[What the task requires] Using the data below, return all lines in which "Within" appears.

[Task input]
──────

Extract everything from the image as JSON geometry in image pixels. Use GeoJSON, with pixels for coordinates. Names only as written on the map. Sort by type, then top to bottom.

──────

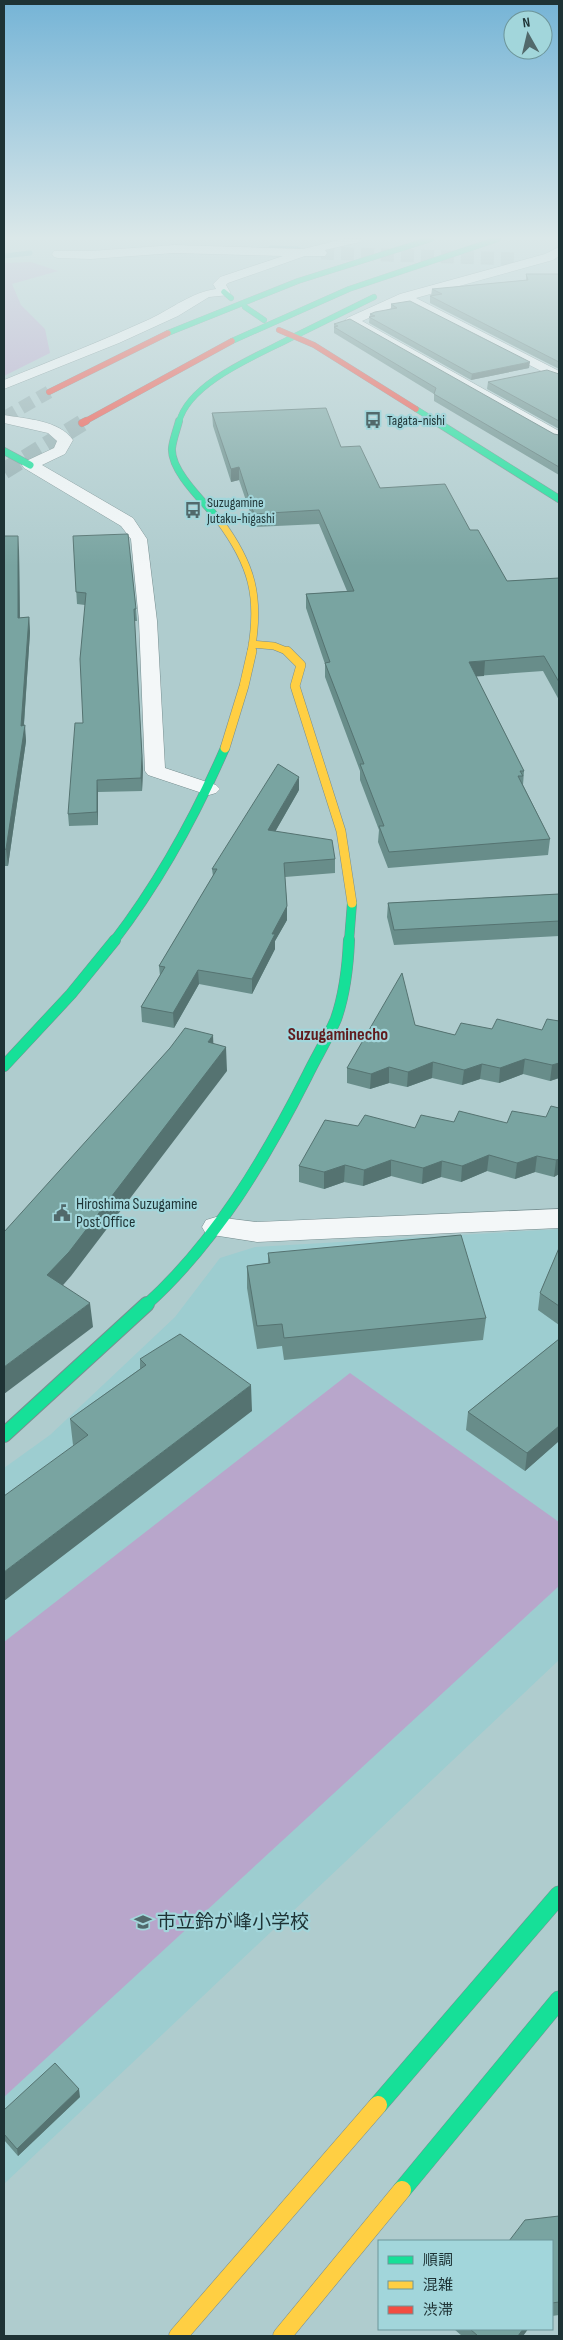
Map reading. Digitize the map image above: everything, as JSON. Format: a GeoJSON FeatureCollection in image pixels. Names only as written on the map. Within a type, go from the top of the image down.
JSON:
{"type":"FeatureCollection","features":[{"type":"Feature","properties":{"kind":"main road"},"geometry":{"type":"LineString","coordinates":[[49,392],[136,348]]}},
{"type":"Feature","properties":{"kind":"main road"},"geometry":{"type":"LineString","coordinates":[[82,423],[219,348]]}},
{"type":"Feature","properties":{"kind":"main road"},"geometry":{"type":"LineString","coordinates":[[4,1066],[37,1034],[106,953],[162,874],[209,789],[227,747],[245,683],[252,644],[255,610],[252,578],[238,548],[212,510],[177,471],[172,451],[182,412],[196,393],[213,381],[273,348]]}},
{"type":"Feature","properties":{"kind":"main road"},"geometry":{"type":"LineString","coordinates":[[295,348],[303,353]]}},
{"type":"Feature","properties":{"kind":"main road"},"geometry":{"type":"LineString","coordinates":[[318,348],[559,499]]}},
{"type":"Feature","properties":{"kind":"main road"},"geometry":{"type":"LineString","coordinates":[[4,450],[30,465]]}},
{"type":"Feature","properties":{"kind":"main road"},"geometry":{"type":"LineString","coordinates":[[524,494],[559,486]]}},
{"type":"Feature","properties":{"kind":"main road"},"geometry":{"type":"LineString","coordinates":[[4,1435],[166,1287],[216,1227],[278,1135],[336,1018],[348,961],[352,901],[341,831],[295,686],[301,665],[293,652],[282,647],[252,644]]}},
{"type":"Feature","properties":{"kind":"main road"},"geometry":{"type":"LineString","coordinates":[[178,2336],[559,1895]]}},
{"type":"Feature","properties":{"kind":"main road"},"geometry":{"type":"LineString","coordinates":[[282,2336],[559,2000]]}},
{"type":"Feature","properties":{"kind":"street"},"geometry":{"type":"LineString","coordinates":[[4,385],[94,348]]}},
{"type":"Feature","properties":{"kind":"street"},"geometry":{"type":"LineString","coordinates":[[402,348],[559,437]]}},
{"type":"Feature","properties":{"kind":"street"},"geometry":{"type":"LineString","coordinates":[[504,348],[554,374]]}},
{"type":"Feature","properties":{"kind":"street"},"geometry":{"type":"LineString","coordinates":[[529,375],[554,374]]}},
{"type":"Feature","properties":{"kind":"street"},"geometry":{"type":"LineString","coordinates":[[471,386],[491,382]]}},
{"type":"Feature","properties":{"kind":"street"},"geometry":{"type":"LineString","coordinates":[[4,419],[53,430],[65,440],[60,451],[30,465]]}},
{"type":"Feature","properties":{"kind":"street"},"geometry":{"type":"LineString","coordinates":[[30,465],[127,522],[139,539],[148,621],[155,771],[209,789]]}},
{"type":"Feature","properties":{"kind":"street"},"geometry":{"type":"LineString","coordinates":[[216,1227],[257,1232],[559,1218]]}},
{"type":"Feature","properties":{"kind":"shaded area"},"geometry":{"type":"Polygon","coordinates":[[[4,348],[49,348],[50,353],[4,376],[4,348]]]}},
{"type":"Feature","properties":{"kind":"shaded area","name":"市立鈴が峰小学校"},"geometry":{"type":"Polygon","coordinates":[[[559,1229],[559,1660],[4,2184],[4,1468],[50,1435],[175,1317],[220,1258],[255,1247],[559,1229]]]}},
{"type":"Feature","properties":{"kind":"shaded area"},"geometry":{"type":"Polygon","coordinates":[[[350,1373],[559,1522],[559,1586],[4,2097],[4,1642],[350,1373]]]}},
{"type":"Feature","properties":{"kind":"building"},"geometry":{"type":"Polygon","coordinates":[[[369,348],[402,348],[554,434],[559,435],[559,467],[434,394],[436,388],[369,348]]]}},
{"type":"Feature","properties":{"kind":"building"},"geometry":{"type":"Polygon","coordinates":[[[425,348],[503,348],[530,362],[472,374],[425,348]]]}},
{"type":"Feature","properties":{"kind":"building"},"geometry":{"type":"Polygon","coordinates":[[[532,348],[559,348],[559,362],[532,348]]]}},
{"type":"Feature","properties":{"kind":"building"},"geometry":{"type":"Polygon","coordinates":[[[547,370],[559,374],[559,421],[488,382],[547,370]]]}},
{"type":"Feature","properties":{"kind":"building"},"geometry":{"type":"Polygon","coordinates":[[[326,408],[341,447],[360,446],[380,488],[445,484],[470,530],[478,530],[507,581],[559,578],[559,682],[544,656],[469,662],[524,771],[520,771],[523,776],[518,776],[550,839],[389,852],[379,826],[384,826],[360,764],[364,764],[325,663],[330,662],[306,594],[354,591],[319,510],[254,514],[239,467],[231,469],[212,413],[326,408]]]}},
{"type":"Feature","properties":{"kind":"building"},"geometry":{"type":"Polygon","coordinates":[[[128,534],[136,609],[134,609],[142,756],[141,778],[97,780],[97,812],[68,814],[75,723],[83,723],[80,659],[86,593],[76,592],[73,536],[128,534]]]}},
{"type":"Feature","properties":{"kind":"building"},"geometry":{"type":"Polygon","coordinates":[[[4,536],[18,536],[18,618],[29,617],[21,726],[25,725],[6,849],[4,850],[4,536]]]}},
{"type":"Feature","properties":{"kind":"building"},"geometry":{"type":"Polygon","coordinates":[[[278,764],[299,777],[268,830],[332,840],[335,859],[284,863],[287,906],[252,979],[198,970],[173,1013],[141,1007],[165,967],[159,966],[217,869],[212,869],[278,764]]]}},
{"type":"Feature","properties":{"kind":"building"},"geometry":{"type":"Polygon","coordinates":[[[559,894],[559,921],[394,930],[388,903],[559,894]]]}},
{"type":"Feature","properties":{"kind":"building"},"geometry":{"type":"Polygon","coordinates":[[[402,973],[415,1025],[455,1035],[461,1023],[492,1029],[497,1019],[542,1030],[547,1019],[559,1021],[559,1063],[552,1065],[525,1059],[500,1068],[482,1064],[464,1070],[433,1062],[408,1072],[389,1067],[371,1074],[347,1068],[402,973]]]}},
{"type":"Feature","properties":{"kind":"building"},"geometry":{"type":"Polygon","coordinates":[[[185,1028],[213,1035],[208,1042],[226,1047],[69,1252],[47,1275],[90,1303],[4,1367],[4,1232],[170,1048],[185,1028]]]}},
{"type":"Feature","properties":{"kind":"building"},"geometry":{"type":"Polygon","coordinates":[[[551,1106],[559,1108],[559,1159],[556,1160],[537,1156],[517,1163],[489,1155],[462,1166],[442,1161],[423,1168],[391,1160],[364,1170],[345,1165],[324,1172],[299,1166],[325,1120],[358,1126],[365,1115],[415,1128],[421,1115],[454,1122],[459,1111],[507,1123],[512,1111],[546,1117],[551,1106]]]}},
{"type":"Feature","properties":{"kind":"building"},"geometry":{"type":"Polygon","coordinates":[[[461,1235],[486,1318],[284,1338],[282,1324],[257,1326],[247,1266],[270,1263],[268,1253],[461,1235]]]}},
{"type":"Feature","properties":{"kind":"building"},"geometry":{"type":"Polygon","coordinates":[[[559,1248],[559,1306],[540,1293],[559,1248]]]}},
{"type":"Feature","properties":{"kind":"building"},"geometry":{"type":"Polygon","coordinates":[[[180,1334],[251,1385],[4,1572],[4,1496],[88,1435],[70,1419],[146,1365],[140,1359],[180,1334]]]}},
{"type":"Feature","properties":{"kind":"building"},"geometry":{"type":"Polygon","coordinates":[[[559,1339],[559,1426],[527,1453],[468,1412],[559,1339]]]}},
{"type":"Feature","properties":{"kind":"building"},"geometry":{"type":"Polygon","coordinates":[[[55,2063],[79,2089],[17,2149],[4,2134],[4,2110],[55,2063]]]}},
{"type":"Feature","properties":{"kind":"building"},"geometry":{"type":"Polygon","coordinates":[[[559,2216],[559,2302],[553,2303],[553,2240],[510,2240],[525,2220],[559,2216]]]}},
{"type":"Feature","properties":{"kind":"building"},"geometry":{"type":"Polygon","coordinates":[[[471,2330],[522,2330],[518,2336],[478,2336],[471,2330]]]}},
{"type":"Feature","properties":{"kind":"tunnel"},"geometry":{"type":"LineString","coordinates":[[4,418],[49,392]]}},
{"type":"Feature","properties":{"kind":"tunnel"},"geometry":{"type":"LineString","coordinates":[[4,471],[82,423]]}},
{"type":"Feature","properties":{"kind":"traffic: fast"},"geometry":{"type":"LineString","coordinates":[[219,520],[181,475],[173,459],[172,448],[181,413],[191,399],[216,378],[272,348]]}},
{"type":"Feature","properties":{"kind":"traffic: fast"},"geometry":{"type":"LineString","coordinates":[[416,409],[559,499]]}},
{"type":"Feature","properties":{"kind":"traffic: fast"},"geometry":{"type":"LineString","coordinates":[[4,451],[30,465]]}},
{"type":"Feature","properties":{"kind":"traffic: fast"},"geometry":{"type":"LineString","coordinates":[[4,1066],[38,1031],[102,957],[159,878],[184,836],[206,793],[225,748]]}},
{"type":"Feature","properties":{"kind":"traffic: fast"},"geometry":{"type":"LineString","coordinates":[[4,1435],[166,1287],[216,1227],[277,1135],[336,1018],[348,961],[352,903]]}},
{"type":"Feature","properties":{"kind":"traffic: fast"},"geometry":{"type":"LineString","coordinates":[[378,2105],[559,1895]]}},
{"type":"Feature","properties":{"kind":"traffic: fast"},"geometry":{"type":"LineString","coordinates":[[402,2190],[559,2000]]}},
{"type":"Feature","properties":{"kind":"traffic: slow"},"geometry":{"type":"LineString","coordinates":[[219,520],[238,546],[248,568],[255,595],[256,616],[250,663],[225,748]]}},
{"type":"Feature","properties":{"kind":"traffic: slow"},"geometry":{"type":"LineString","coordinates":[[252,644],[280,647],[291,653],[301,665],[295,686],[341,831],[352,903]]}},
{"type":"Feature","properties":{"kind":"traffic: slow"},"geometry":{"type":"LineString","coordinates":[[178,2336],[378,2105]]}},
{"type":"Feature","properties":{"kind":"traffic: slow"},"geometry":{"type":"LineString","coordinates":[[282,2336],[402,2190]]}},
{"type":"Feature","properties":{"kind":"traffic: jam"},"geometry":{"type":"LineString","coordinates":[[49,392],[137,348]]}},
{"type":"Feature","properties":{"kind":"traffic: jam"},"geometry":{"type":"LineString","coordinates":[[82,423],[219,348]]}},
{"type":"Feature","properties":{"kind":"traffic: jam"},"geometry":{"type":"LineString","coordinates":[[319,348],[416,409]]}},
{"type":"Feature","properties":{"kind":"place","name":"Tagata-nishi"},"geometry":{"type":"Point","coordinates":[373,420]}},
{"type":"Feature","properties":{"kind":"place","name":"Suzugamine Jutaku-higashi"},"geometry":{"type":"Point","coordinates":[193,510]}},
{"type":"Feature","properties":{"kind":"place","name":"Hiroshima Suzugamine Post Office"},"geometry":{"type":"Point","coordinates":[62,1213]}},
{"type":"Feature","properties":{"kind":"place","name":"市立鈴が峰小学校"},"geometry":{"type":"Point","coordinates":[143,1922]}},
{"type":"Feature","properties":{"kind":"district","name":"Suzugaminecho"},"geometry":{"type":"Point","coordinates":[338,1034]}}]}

──────

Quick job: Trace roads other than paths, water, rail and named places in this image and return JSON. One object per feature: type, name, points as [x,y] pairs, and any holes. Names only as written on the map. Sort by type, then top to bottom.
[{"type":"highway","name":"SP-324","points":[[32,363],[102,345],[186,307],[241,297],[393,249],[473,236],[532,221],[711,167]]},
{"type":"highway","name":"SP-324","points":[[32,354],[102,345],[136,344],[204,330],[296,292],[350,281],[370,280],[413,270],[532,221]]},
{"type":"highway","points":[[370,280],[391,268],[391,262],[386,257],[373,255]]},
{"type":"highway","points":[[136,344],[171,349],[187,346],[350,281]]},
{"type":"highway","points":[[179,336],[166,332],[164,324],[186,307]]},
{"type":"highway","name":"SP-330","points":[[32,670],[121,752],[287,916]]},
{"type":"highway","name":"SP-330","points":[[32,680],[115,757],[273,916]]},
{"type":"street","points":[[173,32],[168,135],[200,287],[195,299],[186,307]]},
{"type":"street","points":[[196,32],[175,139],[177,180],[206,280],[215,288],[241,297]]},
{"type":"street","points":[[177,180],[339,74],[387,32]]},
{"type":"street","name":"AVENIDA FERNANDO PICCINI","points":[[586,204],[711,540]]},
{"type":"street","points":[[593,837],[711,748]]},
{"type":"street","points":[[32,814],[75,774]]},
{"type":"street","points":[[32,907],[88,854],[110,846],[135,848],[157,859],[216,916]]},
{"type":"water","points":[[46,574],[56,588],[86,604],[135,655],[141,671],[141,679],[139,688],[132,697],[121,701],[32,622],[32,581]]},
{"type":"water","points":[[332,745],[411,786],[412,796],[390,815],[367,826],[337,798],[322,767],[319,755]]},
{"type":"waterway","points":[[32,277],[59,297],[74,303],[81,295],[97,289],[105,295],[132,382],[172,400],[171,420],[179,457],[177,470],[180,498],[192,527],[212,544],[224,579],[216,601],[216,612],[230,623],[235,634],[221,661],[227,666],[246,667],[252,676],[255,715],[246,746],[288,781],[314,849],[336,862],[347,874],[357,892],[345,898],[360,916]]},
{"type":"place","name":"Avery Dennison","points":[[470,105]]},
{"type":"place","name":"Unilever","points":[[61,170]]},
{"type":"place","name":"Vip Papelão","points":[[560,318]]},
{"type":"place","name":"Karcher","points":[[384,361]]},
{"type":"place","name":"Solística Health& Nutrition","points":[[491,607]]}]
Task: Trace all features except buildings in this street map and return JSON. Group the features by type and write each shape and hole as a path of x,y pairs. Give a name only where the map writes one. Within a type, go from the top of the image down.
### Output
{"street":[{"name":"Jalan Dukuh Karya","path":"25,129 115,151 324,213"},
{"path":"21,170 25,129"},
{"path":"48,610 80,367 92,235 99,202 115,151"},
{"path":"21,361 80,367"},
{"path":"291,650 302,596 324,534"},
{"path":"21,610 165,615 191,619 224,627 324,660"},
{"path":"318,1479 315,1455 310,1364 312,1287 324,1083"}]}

──────

[Solution for this exercise]
Map reading. Digitize the map image above: everything, as JSON. Format: a GeoJSON FeatureCollection in image pixels. Names only as written on the map. Within a type, go from the top of the image down.
Task: Trace all features except buildings in this street map and return JSON. Group the features by type and write each shape and hole as a path of x,y pairs. Give a name only where the map writes one. Within a type, go from the top of the image down.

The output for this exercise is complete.